> [Directive]:
Format everything from the start of the data down to and including the line containing "How many series are shown in this chart?" as a JSON list of strings, with one string per line and blank lines omitted.

*** Data for this exercise

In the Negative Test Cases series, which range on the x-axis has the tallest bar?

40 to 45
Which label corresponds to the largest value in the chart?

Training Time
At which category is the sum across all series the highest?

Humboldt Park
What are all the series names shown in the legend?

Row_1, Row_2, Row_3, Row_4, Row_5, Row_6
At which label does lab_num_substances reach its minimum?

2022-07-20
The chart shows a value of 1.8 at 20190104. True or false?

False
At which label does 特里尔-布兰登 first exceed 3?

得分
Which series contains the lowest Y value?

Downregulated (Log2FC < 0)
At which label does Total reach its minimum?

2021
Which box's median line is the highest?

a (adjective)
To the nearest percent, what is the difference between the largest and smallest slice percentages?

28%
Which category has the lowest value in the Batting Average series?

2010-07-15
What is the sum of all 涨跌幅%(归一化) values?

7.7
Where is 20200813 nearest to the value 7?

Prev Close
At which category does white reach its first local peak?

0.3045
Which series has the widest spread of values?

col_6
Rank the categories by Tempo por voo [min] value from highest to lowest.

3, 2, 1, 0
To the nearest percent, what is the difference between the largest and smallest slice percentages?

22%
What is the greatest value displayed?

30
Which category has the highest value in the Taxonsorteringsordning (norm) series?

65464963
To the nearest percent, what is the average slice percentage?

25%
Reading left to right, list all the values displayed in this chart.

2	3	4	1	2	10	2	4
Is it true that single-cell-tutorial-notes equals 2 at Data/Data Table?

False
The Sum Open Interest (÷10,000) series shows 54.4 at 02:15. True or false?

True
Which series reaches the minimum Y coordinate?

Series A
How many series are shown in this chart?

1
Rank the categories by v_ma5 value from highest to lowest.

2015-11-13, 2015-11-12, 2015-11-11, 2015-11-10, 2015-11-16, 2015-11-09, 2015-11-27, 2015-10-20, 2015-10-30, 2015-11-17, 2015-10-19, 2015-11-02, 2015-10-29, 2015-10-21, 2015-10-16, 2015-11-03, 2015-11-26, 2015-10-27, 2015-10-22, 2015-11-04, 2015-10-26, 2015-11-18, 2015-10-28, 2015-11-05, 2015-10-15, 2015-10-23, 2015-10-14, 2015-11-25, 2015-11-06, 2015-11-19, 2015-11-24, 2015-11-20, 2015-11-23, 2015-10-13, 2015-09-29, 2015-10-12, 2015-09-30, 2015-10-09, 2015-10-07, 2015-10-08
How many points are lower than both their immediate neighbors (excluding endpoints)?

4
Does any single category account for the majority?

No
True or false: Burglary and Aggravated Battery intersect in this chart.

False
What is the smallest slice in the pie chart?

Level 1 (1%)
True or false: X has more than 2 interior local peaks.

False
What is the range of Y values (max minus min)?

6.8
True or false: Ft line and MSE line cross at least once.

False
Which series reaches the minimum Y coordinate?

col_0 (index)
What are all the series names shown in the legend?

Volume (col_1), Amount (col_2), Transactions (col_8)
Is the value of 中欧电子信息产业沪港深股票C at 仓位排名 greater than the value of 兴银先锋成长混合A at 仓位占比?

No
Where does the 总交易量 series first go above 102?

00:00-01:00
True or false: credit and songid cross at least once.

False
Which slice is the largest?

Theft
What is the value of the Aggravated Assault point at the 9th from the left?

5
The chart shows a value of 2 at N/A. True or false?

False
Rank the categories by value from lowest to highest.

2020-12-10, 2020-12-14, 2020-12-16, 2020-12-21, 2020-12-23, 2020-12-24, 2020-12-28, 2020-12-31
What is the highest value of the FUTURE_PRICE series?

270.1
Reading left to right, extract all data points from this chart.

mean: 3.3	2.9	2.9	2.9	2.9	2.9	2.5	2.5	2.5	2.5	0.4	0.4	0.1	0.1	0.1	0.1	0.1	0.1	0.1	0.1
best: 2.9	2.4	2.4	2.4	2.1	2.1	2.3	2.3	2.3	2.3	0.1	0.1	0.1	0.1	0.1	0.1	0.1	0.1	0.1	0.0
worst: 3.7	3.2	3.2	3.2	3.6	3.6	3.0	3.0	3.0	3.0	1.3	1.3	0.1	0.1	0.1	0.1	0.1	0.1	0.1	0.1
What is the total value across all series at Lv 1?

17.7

******

> [Completed exercise]:
[
  "In the Negative Test Cases series, which range on the x-axis has the tallest bar?",
  "40 to 45",
  "Which label corresponds to the largest value in the chart?",
  "Training Time",
  "At which category is the sum across all series the highest?",
  "Humboldt Park",
  "What are all the series names shown in the legend?",
  "Row_1, Row_2, Row_3, Row_4, Row_5, Row_6",
  "At which label does lab_num_substances reach its minimum?",
  "2022-07-20",
  "The chart shows a value of 1.8 at 20190104. True or false?",
  "False",
  "At which label does 特里尔-布兰登 first exceed 3?",
  "得分",
  "Which series contains the lowest Y value?",
  "Downregulated (Log2FC < 0)",
  "At which label does Total reach its minimum?",
  "2021",
  "Which box's median line is the highest?",
  "a (adjective)",
  "To the nearest percent, what is the difference between the largest and smallest slice percentages?",
  "28%",
  "Which category has the lowest value in the Batting Average series?",
  "2010-07-15",
  "What is the sum of all 涨跌幅%(归一化) values?",
  "7.7",
  "Where is 20200813 nearest to the value 7?",
  "Prev Close",
  "At which category does white reach its first local peak?",
  "0.3045",
  "Which series has the widest spread of values?",
  "col_6",
  "Rank the categories by Tempo por voo [min] value from highest to lowest.",
  "3, 2, 1, 0",
  "To the nearest percent, what is the difference between the largest and smallest slice percentages?",
  "22%",
  "What is the greatest value displayed?",
  "30",
  "Which category has the highest value in the Taxonsorteringsordning (norm) series?",
  "65464963",
  "To the nearest percent, what is the average slice percentage?",
  "25%",
  "Reading left to right, list all the values displayed in this chart.",
  "2\t3\t4\t1\t2\t10\t2\t4",
  "Is it true that single-cell-tutorial-notes equals 2 at Data/Data Table?",
  "False",
  "The Sum Open Interest (÷10,000) series shows 54.4 at 02:15. True or false?",
  "True",
  "Which series reaches the minimum Y coordinate?",
  "Series A",
  "How many series are shown in this chart?"
]